The straight knockout championship of 2020 saw Tyrone's campaign end after a single game, a defeat to Donegal which brought the curtain down on Harte's 18-year reign.
Donegal didn't make it out of Ulster after Cavan's shock win in the final, while Mark Keane's late sucker-punch goal for Cork tumbled 2019 finalists Kerry out at the Munster semi-final stage.
It left Dublin with a much clearer path to their sixth consecutive All-Ireland and Jordan believes those early exits might benefit Tyrone and Kerry especially this year.
“I thought Kerry this year had the potential. They came the closest when they got beat in the  final with a very young squad but tactically they got it very, very wrong against Cork.

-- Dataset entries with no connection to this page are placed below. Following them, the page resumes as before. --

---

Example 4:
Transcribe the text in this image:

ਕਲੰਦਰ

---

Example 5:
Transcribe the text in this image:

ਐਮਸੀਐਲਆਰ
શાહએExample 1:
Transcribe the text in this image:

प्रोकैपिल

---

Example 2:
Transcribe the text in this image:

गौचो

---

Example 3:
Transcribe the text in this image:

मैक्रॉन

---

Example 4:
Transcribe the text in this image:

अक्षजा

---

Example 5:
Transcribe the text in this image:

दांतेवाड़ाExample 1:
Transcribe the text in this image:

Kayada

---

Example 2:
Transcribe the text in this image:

“Everybody maybe said last year was the best year to beat the Dubs but I think this year is the best opportunity because there's very little rest between the two championship campaigns, and a team like Kerry or Tyrone who had very short county campaigns have a bit of rest to put that freshness behind them.

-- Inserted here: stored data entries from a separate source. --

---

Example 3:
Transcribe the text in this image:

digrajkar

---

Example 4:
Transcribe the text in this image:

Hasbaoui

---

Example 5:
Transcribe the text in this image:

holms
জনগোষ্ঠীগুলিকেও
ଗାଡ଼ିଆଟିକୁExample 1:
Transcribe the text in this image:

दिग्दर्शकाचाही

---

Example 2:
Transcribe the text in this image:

“Kerry have the forwards that can beat the Dubs, but the challenge for everybody is to stop the Dubs scoring. We've seen nobody really able to do that over the last number of years.
“If you were a betting man you'd put your money on the Dubs and feel pretty secure about it but Kerry are the one team you'd say this year, if my own county wasn't there, you'd love to see them in an All-Ireland final to see how they match up against Dublin.”